Btw Markdown is extremely more useful as a WYSIWYG shortcut system than a plain-text file format edited by hand. You can still use the shorthand, e.g. "**hello** world" but it will immediatelly gets converted to richly formatted text, i.e. "hello world", which you can further style or edit as you wish.
Now lets zoom-out from the content of the notebook. There is a convergence happening in computational notebook space. Traditional IDEs, e.g. VSCode or PyCharm, are adopting notebook interface as a first-class citizen. On the other side of the spectrum, JupyterLab is becoming a full-blown IDE with multiple documents, tabs, panes and of course, the command palette. The OG of computational notebooks – Wolfram Mathematica, which is now more than 30 years old (and lightyears ahead in some regards), resists this trend and is still using multi-window interface.
Is the IDE approach the right way to go? Doesn't it suck fun and simplicity out of the whole experience? Won't we lose the joy of explorative data mangling when there will be too many distractions? Is there any middle path to this dichotomy?
Git, but no conflicts pls
Sharing is caring, right? But sharing is hard. Collaboration is hard. Git conflicts are pain. Live collaboration is awesome, until you want to work without distractions. The norm is that sharing a URL with live editable document is much better than sending a
.ipynb file. Some of us like to work offline. To keep the best of the both worlds we might invent some new collaboration model more suited for needs of computational notebooks. Or should we follow JupyterLab and use CRDTs?
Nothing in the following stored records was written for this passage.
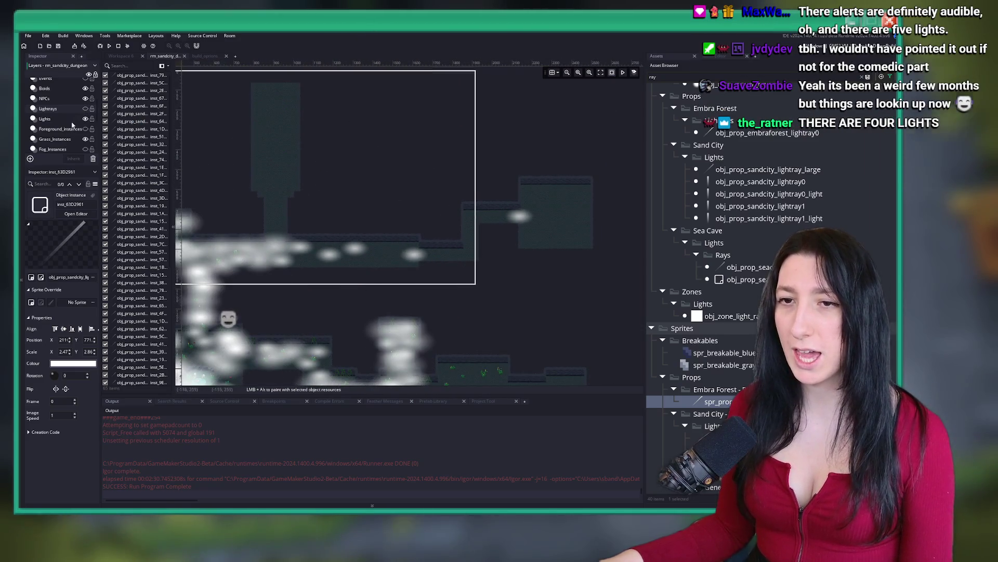
scroll(69, 136, down, 3)
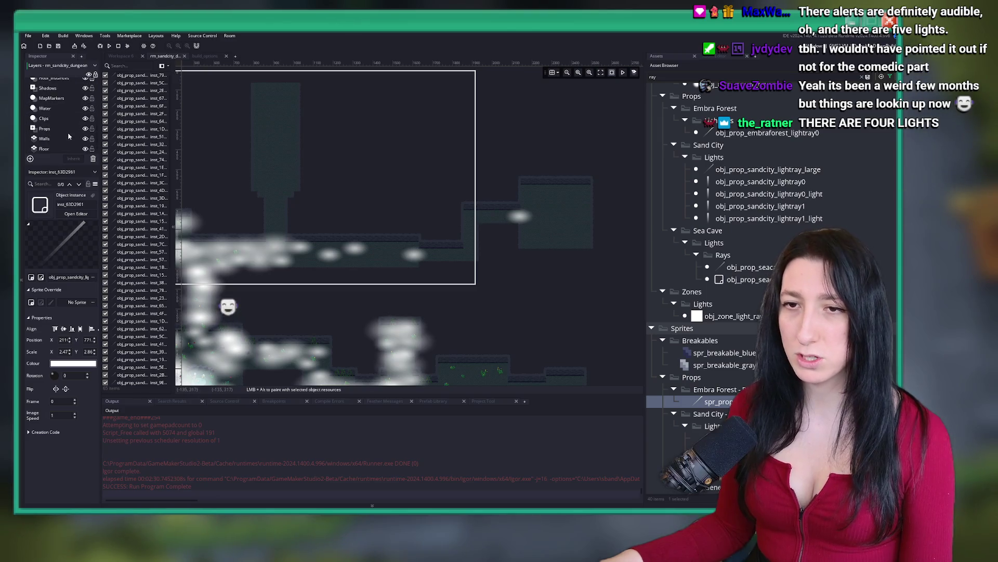
scroll(60, 94, up, 1)
click(54, 95)
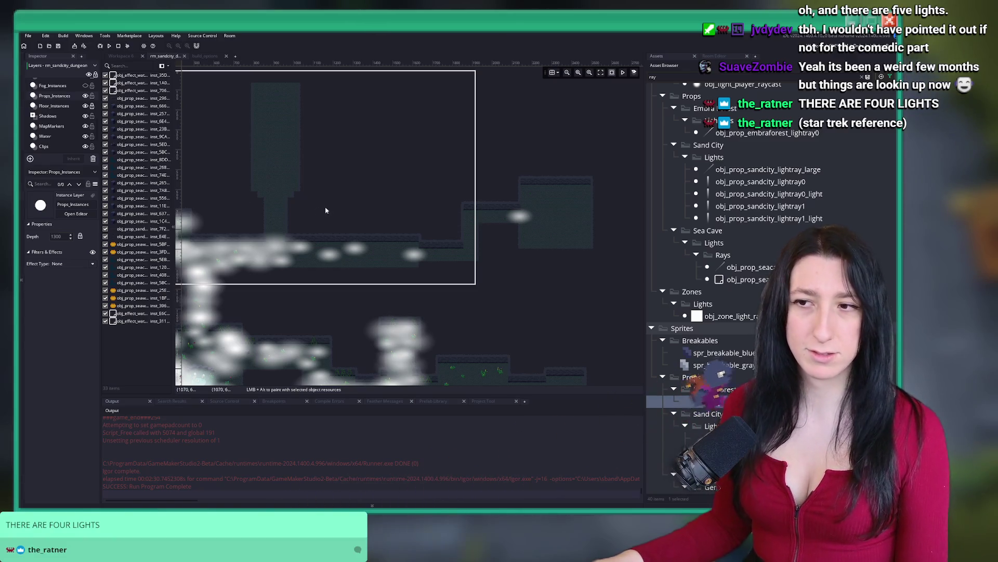
Inspect the Lights, Grass_Instances and Foreground_Instances layers, then return to Props_Instances.
scroll(446, 156, down, 3)
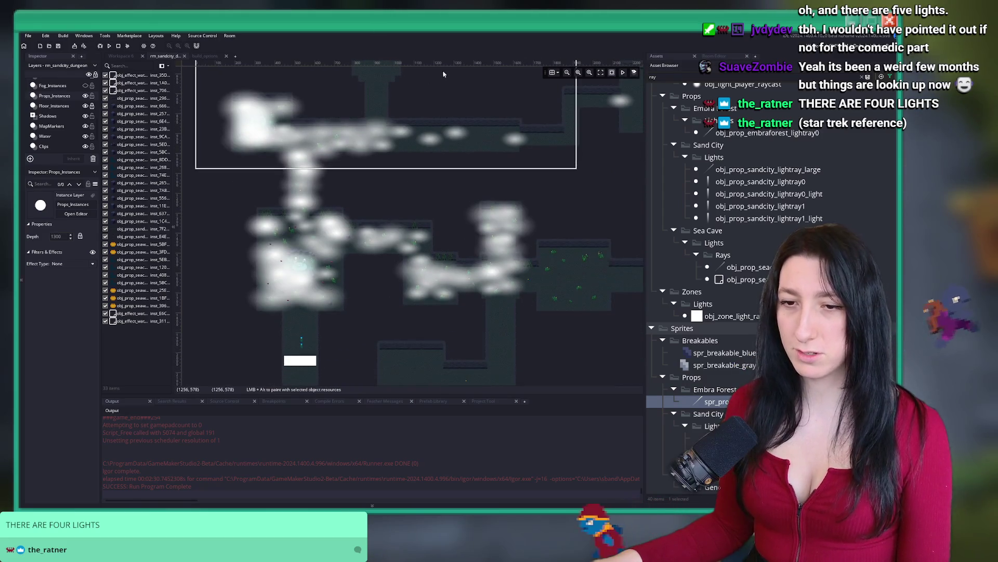
scroll(36, 118, up, 2)
click(45, 97)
Granularity of sharing is problem on its own. You don't want to share your work-in-progress, but you want to share your results. You want to share your thoughts, but you don't want to share your code. You want to share your code, but you don't want to share your data. You want to share your data, but you don't want to share your models. You want to share your models, but you don't want to share your trade secrets. Can techniques like transclusion help here? Maybe. Should I be able to import some part of existing notebook into a new one and be sure the dependency won't ever break? Definitely.
Reiterating the vision
Compiling all these features and wishes into a single coherent tool is not an easy task, so we need some stepping stones. If Notion had first-class support for live code blocks, we would be halfway there. Throw in some integrations with storage & database providers, and we would be even closer.
Or if Observable focused on WYSIWYG editing, that might be an awesome experience. Reactivity is there, but it's not the only thing that matters.
Maybe VSCode might be the best platform to deliver such a tool. It's a great platform for code editing with any language, but it is coming from traditional software engineering perspective, which might be a bit too rigid for computational notebooks.
Or should we just port Emacs Org mode to WASM and call it a day?